Record extracts:
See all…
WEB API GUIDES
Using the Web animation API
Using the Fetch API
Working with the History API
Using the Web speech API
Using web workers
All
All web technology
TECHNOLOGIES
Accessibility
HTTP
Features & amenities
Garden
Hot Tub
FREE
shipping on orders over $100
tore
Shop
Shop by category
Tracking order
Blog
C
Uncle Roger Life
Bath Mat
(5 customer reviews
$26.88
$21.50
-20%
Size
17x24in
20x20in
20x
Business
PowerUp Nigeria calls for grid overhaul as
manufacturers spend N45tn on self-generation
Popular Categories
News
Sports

...

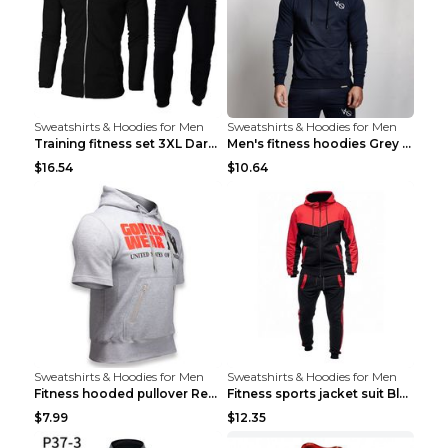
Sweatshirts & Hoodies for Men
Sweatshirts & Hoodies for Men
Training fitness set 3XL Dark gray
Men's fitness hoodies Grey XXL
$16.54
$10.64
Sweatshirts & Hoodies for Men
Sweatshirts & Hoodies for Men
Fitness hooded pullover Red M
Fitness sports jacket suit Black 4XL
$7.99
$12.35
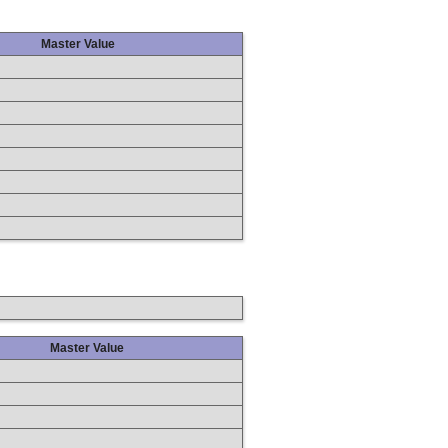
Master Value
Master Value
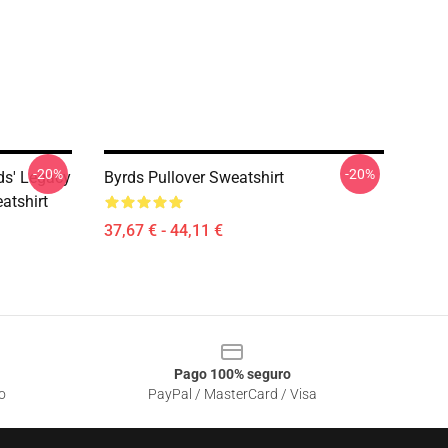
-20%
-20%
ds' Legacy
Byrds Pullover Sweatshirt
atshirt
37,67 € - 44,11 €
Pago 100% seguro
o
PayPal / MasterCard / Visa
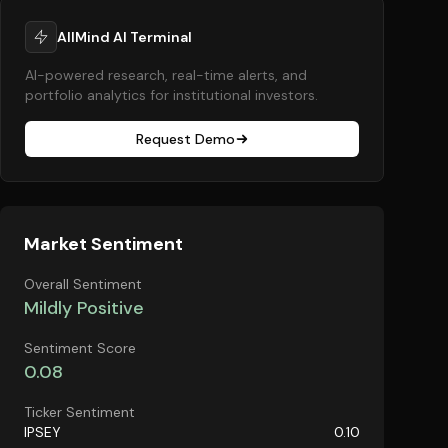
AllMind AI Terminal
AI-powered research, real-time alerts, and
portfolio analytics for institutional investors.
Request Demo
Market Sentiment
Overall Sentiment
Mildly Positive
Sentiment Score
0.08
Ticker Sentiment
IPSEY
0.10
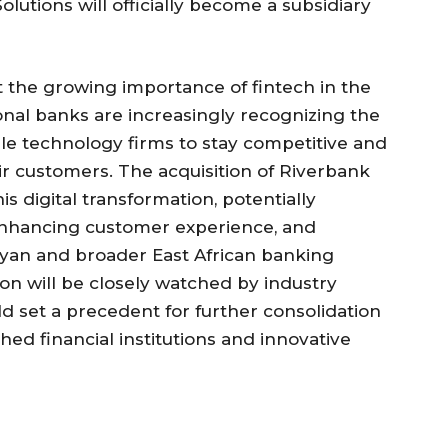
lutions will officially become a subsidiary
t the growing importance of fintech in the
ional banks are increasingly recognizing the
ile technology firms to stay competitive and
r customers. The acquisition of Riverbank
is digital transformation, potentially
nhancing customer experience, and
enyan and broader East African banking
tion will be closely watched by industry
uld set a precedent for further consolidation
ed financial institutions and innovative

---

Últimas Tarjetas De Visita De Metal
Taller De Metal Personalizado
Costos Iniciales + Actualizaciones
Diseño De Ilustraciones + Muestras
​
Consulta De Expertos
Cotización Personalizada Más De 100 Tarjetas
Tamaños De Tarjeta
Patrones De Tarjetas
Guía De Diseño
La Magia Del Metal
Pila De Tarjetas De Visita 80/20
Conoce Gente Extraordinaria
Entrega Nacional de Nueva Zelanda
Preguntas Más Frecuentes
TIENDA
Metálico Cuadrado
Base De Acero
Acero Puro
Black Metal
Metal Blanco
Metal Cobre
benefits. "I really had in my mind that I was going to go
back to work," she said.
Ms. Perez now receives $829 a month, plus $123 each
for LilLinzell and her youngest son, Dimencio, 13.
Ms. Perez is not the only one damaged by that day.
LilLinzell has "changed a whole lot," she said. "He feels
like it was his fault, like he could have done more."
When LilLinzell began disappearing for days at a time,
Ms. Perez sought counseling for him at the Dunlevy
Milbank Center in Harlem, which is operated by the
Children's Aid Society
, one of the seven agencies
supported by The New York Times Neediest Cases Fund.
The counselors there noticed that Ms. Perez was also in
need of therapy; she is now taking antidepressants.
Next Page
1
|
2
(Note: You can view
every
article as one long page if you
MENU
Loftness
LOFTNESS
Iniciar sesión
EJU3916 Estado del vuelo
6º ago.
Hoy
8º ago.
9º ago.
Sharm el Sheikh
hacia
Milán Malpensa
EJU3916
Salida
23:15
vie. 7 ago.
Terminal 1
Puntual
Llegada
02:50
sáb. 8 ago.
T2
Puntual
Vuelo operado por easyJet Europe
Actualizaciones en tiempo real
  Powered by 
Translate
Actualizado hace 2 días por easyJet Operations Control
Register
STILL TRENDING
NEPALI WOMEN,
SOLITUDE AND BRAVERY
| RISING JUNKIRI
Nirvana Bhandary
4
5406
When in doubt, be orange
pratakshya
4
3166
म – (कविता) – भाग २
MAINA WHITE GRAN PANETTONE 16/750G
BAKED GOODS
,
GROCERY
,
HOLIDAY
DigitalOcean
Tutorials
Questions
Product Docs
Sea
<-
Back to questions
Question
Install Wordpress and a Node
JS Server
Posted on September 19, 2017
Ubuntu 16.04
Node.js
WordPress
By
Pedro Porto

Task statement:
To answer, copy each line from the material above that has the word "Node".

Task result:
Install Wordpress and a Node
Node.js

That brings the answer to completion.